According to Paw Fai, the house is not the proper place to talk about anicca, regardless, if someone understands it or not. But then, paradoxically, he actually goes on to give a very succinct explanation of what anicca is. This hesitation on Paw Fai’s part reaffirms Bourdieu’s insight that creation of systems of knowledge is always a political act and that the symbolic power to impose the principles of the construction of reality – in particular, social reality – is a major dimension of political power.

In Northern Thailand monks have the symbolic capital that give them the authority to talk about anicca and all things related to dhamma. Such knowledge is out of the realm of authority of the laity. They are the practitioners of Low Buddhism and therefore should not meddle with things related to High Buddhism. This is the community compromise in Mau Chaem. Though Cassaniti does not talk much about the political involvement of the Mau Chaem or Ban Tong Fai monks in their communities, it is safe to say that they have some political power, which they hold dear.

Even religious language demonstrates differential access to power. Note, anicca is not a Thai word. It is a Pali technical term. The closest that Thai comes to it is the phrase, khwam mai nae non (lit., the general idea that things do not stay the same) or plian plaeng (lit., change). Words referring to chage such as mai thieng, mai thieng thae, mai nae non, yu samoe, prae, prae pruan, phan prae, and phan phuan are also used. Cassaniti was told that anicca is one of the most difficult aspects of Buddhism for lay people to understand.

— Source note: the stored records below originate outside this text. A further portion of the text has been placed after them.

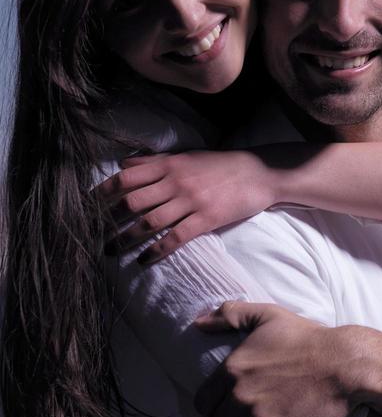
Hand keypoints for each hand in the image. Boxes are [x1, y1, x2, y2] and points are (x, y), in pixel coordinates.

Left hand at [97, 150, 279, 262]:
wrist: (258, 172)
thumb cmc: (220, 164)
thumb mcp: (186, 155)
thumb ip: (155, 160)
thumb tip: (123, 164)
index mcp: (170, 164)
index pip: (127, 178)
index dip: (103, 192)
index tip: (87, 206)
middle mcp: (176, 181)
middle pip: (132, 202)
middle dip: (109, 220)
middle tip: (93, 234)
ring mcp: (191, 201)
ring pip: (149, 222)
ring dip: (126, 239)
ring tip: (111, 251)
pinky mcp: (206, 219)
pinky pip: (176, 238)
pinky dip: (156, 251)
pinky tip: (144, 261)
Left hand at [194, 301, 353, 416]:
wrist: (343, 363)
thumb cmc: (305, 337)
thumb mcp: (267, 315)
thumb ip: (230, 315)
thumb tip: (198, 322)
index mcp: (233, 368)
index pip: (202, 404)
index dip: (213, 405)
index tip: (227, 402)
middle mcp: (241, 396)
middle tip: (248, 414)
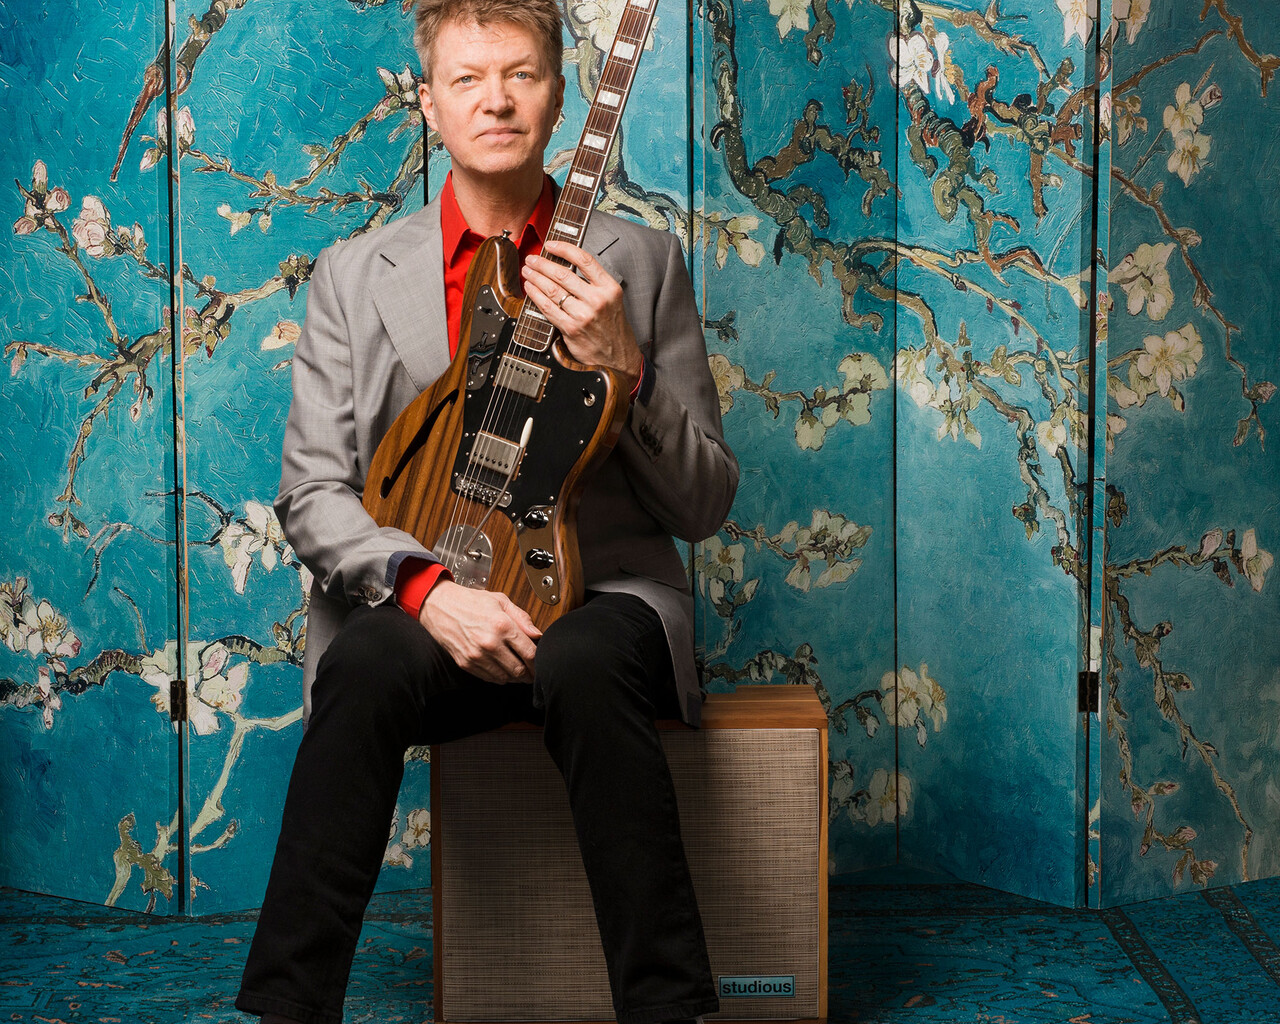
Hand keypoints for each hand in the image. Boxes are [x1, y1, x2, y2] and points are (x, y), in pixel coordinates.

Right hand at [418, 581, 541, 683]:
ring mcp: (477, 656)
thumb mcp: (500, 601)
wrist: (439, 606)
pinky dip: (500, 677)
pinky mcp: (466, 663)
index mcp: (502, 626)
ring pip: (505, 677)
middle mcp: (490, 643)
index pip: (529, 653)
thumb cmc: (469, 602)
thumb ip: (522, 618)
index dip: (539, 662)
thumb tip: (537, 634)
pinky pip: (489, 678)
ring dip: (515, 677)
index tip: (541, 663)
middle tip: (533, 672)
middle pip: (519, 670)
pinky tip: (503, 670)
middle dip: (530, 674)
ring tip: (520, 672)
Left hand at [521, 240, 642, 385]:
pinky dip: (536, 296)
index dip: (564, 248)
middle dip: (542, 264)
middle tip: (532, 259)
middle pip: (563, 274)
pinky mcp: (572, 329)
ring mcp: (584, 315)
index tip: (550, 244)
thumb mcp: (611, 299)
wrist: (617, 356)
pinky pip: (548, 308)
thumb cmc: (611, 327)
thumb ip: (593, 283)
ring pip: (553, 290)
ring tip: (528, 272)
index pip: (584, 260)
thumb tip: (565, 265)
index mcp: (609, 288)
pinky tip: (531, 289)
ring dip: (536, 278)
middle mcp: (598, 300)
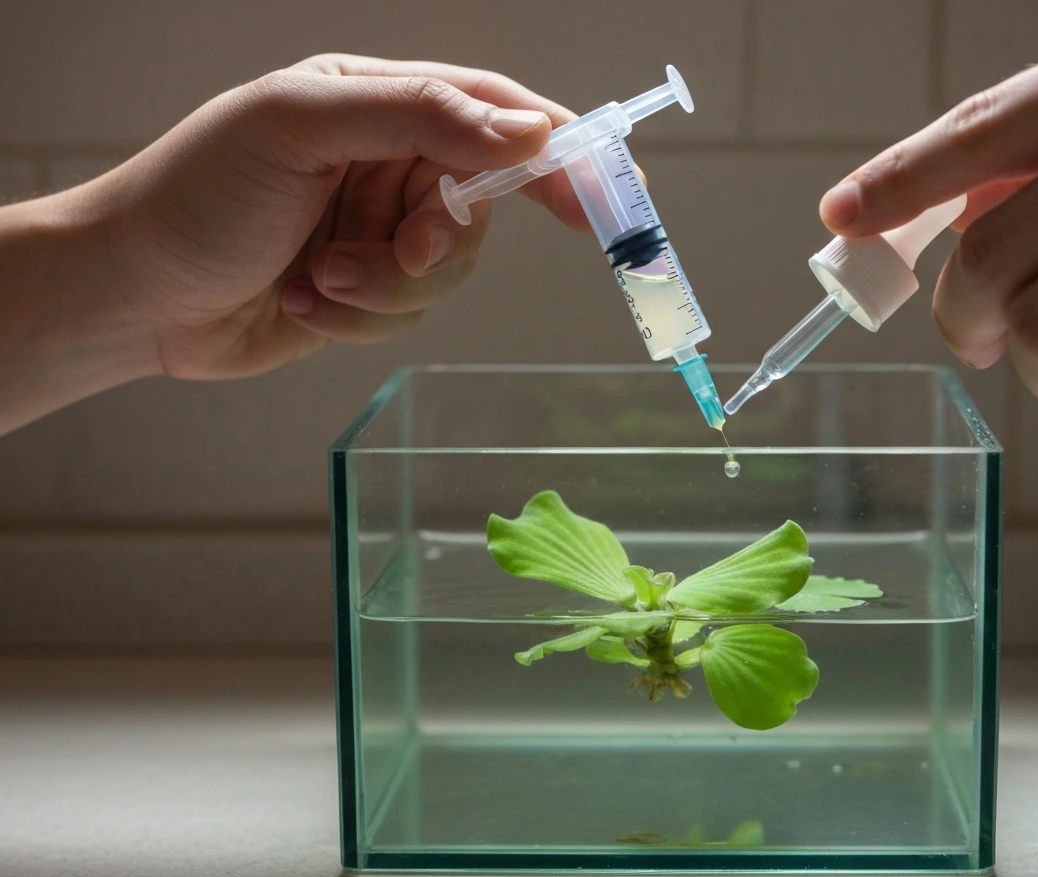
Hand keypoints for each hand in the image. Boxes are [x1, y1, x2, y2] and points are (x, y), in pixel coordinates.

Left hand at [90, 54, 586, 380]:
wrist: (132, 293)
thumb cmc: (196, 193)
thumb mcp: (300, 126)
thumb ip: (419, 116)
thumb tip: (527, 135)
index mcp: (377, 100)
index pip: (494, 113)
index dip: (557, 151)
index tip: (608, 193)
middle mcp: (387, 162)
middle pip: (480, 206)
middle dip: (438, 243)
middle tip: (399, 252)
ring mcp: (378, 230)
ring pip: (447, 272)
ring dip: (385, 287)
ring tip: (319, 279)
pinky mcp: (366, 292)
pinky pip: (409, 315)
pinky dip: (359, 318)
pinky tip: (303, 301)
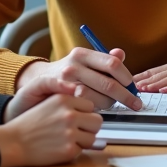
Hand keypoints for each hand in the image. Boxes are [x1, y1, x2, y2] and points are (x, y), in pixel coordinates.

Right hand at [0, 84, 102, 166]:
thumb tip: (93, 112)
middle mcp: (69, 114)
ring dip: (82, 141)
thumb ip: (70, 104)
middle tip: (76, 131)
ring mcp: (70, 132)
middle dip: (88, 127)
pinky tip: (59, 148)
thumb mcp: (49, 104)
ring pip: (92, 137)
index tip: (76, 119)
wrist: (13, 142)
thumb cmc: (29, 125)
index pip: (90, 106)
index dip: (84, 114)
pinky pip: (82, 150)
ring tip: (66, 140)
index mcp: (64, 99)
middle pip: (97, 121)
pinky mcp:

Yet, lay people answer Cassaniti’s query about anicca with Monkish clarity and nuance. Unlike the monks, they do not mention meditation as the way to understand anicca. Unlike in the lives of the monks, anicca is not a motto or creed in their lives. But lay people perceive anicca as nulling of hope or emotional attachment. But the path they take to answering this is interesting. They contextualize anicca in terms of their trauma. Slavoj Zizek, while quoting ex-US Secretary of Defense, Donald Rumsfeld, explains Freud’s use of the word trauma as the unknown unknowns of ones psyche (as opposed to the unconscious being the unknown knowns of ones psyche). The Thai laity orients their discussion of anicca in terms of their livelihood. For a farmer, the discussion was along the lines of not hoping for a bumper crop, for a student it was not expecting high grades – AND this is not so they don’t jinx the crop or the exam results, it is because these things are impermanent and are results of dependent causality. Anicca is in the habitus and cultural capital of the lay people of Thailand. It resides in their psyche as an explanation for unfortunate events. Whether, they can put words to it or not is what boils down to the difference between Low and High Buddhism.

I hope this article is informative. It is a case study that can be used like structural adjustment programs and recontextualized in the case of mullahism in rural Bangladesh, etc etc.

The Article:

Cassaniti, Julia

2008   Richard C. Condon Prize Towards A Cultural Psychology Of Impermanence in Thailand. Ethos 34.1: 58-88.